● What the task asks: For the data that follows, give the number of lines in which "contratação" appears. Add nothing to it.

● Dataset entries:
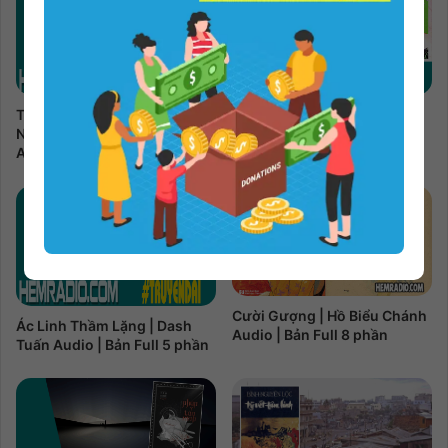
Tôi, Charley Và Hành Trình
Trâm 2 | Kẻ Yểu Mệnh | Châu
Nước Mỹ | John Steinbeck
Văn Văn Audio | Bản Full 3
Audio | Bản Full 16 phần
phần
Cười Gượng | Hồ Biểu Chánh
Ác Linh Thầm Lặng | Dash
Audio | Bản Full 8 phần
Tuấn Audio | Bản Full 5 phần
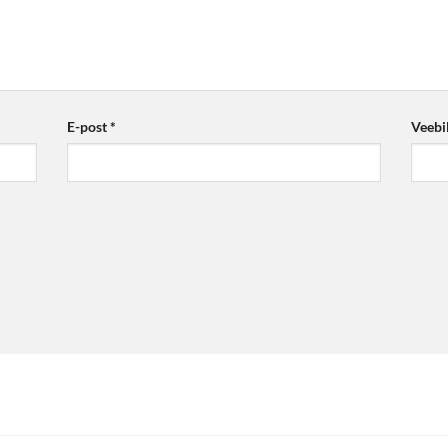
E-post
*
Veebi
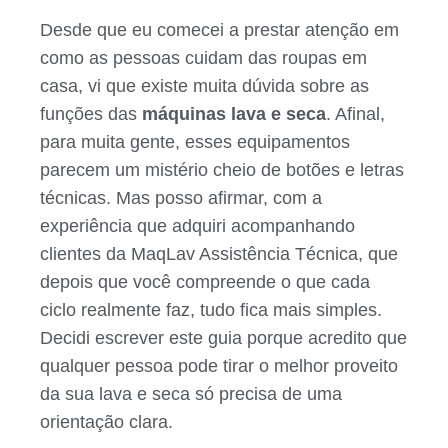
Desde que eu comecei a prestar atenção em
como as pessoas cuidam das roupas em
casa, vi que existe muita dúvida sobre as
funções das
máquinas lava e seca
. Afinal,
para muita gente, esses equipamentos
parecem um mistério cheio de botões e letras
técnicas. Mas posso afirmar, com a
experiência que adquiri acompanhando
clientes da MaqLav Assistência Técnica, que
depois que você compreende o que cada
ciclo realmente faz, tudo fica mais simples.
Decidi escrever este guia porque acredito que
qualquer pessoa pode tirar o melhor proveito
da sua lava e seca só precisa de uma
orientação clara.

...

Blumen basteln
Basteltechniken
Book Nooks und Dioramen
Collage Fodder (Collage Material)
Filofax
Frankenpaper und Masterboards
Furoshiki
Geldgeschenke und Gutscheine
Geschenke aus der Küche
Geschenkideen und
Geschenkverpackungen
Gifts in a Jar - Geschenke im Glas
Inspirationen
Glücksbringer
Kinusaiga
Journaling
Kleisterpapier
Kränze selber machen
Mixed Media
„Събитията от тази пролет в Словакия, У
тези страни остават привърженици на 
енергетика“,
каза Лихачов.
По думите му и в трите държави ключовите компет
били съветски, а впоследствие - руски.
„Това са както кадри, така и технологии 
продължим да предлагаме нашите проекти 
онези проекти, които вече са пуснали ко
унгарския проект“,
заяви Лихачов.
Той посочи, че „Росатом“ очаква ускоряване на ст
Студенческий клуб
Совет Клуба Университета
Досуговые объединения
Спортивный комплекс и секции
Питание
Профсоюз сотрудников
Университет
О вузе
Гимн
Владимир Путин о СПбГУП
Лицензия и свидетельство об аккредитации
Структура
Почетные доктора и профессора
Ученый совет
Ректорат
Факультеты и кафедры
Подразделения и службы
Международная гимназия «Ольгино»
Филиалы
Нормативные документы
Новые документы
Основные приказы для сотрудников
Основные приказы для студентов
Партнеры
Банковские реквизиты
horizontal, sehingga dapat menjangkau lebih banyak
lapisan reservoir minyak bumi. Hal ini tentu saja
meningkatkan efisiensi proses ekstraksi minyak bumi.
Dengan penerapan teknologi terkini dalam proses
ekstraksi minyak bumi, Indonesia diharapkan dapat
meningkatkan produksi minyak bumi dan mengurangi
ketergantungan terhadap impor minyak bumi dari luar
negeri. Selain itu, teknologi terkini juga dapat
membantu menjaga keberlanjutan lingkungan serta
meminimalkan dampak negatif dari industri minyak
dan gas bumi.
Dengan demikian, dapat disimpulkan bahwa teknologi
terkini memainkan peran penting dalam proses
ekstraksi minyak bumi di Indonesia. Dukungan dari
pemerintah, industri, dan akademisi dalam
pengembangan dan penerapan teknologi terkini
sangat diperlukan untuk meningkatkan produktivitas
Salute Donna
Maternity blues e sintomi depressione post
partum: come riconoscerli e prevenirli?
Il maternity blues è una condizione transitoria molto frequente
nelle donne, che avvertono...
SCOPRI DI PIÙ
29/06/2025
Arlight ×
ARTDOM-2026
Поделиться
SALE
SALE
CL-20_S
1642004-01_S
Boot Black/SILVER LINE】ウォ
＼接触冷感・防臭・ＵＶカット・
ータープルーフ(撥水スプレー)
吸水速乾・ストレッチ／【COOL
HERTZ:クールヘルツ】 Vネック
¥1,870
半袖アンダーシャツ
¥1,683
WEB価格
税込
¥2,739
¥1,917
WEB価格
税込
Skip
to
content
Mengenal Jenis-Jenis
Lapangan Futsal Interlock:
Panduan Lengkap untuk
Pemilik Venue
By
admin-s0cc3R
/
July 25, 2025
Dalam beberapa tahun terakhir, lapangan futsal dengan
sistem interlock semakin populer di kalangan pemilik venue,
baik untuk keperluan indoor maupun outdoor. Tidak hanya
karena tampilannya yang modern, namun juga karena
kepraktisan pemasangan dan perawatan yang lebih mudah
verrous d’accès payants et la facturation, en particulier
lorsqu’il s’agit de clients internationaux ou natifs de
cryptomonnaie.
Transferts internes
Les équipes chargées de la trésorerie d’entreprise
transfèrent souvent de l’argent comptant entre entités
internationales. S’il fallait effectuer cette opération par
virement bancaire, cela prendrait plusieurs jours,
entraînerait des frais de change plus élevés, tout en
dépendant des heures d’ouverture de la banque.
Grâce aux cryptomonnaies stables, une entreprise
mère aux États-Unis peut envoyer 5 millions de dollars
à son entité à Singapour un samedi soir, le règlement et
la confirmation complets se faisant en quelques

* * *

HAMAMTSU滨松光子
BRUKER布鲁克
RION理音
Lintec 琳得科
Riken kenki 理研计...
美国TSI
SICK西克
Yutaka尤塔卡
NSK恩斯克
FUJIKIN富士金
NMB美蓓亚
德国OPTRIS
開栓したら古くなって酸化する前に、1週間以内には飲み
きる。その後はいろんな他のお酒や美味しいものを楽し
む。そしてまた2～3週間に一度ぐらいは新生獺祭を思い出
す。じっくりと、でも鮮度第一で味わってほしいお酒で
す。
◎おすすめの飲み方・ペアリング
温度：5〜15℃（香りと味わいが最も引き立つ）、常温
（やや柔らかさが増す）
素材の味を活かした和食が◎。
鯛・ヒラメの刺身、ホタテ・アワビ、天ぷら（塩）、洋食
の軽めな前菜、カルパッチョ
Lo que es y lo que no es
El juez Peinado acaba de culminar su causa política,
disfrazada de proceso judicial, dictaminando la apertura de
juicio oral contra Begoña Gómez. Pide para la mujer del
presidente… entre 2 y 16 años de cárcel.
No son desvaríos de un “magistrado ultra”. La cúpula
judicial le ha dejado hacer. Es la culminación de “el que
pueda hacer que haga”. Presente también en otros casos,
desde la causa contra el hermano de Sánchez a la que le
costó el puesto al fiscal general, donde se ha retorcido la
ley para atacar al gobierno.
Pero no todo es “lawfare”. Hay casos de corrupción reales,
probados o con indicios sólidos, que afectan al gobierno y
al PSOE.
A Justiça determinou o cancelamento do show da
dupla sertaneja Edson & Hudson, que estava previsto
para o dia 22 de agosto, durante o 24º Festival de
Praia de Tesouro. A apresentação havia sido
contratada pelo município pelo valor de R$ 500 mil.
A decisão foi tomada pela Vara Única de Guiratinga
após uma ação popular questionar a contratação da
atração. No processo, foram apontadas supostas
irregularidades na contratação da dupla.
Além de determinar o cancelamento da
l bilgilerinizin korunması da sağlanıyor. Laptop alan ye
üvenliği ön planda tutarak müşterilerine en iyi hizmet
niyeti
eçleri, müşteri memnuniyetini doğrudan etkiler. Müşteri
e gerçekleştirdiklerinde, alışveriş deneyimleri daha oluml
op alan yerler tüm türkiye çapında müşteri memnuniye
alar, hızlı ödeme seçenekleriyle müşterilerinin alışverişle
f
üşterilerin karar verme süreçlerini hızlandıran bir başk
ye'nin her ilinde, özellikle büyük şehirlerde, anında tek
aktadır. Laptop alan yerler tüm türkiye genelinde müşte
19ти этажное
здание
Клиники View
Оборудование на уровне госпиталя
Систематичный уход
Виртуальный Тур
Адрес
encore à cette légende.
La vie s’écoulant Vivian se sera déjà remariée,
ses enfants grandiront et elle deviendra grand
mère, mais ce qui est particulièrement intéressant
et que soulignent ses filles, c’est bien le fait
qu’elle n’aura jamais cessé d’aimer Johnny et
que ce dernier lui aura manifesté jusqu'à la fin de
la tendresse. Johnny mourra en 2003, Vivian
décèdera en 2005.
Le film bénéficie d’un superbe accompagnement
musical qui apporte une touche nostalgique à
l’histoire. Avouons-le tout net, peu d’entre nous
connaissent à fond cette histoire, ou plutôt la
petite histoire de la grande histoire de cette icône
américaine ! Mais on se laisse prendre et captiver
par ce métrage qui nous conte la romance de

● Expected output: 2